> **Required task**:
Answer these questions from the trading system journal:
(a) Which analytics package does the writer prefer?
(b) For which currency pair did the writer download 1m data?
(c) What contracts is the separate, later ATS meant to focus on?

> **Text section**:
Intro:
I have decided to document the development and deployment of my first FOREX ATS. Upon completion of the system, I hope to be able to review this journal to see where I went wrong/right in the development process.

I welcome the comments along the way...

AIM: I am developing an ATS to trade multiple currency pairs. I hope to use this as a basis to continue developing a separate ATS focused on ES contracts. I am looking to complete the FOREX ATS in time to be tested in this years MQL competition. I hope that the structured competition will provide a good means of testing the performance of the strategy.

I will look to update this journal a few time a week at least...

Journal Entry #1:
A bit of background to development as it currently stands: So far I have downloaded and installed MT5 which I have no experience using. I also have no experience trading forex so this will be a challenge.

The 1st thing I did after dl'ing MT5 was play around with the application. The strategy optimization/analysis tools look awesome.
I then read a few articles on how to develop different strategies. I have to say I am quite impressed by how the MQL community is setup. Everything seems to promote collaboration which is a big plus for newbies like me.
Following this I reviewed the last years competition details to see how it faired. The rules are interesting and allowed me to formulate a development strategy. I am a little concerned as it appears that there are 1000s of entries to this competition and a lot of the strategies appear to be VERY basic. These strategies do appear to succeed in this competition and I ask myself if this is more a lottery and not a test of skill? I am looking to develop a statistically robust strategy which may not win against some of these 'lucky' strategies. I guess the measure of success will not be winning the competition but to test if the development framework I employ can result in a consistently profibitable strategy. Time will tell if I am successful or not.

My next step was to download a whole bunch of EURUSD 1m data for importing into SAS (my preferred analytics package).

Once I have my historical 1m time series I need to look at creating some outcome flags. To do this I have to define a crude business case based on the questions: What is a profitable trend? What is my entry point?
By conducting some univariate analysis I get an understanding of how the price moves over different time frames. I dont want to trade too quickly as this is a trend model and I dont want to exit too quickly based on the price moving against me either. To capture these characteristics I apply a price filter and some time constraints.

Once I have these answered I can then extend the single 1m observations to a window of observations where I can enter the market and be profitable. Now that I have these trading horizons defined for both long and short trends I can move onto some indicators.

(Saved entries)

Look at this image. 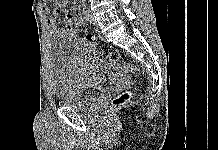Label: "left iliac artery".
<instances>
[{
    "mask_svg": "<svg viewBox=\"0 0 218 150\" xmlns=\"http://www.w3.org/2000/svg\"><path fill=\"white\" fill-rule=\"evenodd\" d=\"M82 1H85V0H82ZM81 17H82V18H85V17H86V14H85V13H82V14H81Z\"/></svg>",
    "mask_w": 218,
    "mask_h": 150,
    "instance_id": "44dca946",
    "label": "left iliac artery"
}]
</instances>
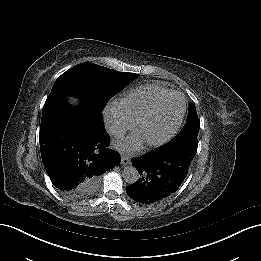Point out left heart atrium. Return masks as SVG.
<instances>
[{
	"label": "left heart atrium",
	"mask_w": 261,
	"mask_h": 261,
	"mask_svg": "<svg viewBox=\"0 0 261 261\" xmlns=\"http://www.w3.org/2000/svg\"><path fill=\"white\" fill-rule=\"evenodd\" d=\"M116 146L119 149H124L125 152H129L132 150H135L137 148V143L132 137H127L126 140H124L122 143H117Z\"/></svg>",
	"instance_id": "left-heart-atrium-1"
}]
</instances>
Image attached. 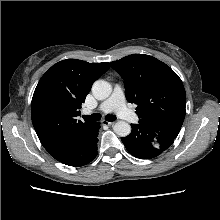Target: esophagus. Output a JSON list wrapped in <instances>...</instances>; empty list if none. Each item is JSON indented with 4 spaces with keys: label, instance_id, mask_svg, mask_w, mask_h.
Returning <instances> with one entry per match:
<instances>
[{
    "label": "esophagus",
    "instance_id": "34e87169",
    "mask_svg": "<svg viewBox=\"0 0 220 220\" xmlns=\"http://www.w3.org/2000/svg\"><path fill=\"white\" fill-rule=\"evenodd\" d=\"M103 124L110 126V125H113L114 122H109V121L104 120Z\"/></svg>",
    "mask_w": 220,
    "mask_h": 220
}]
</instances>
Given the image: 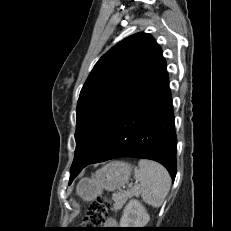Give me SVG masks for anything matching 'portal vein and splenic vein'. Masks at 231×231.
<instances>
[{
  "label": "portal vein and splenic vein",
  "mask_w": 231,
  "mask_h": 231,
  "mask_svg": "<svg viewBox=\"0 0 231 231\" xmlns=\"http://www.w3.org/2000/svg\"><path fill=\"white\" fill-rule=\"evenodd\" d=\"M137 187H138V186H136V185L134 186V188H137Z\"/></svg>",
  "instance_id": "obj_1"
}]
</instances>
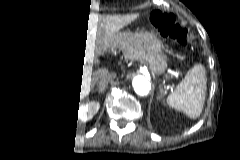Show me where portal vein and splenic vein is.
I'll return each mask as SVG.
<instances>
[{"instance_id":"portal-vein-and-splenic-vein-1","label":"portal vein and splenic vein","mask_w":240,"mask_h":160,"mask_svg":"<svg viewBox=\"0 0 240 160\" xmlns=\"http://www.w3.org/2000/svg\"><path fill=\"white\" fill-rule=\"evenodd\" d=\"M95 64H96V65H99V61H95ZM91 71H92L91 68H83L82 75H83V76H87L88 74H90Z\"/></svg>"}]
</instances>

> **Response for this exercise**:
(a) SAS
(b) EURUSD
(c) ES contracts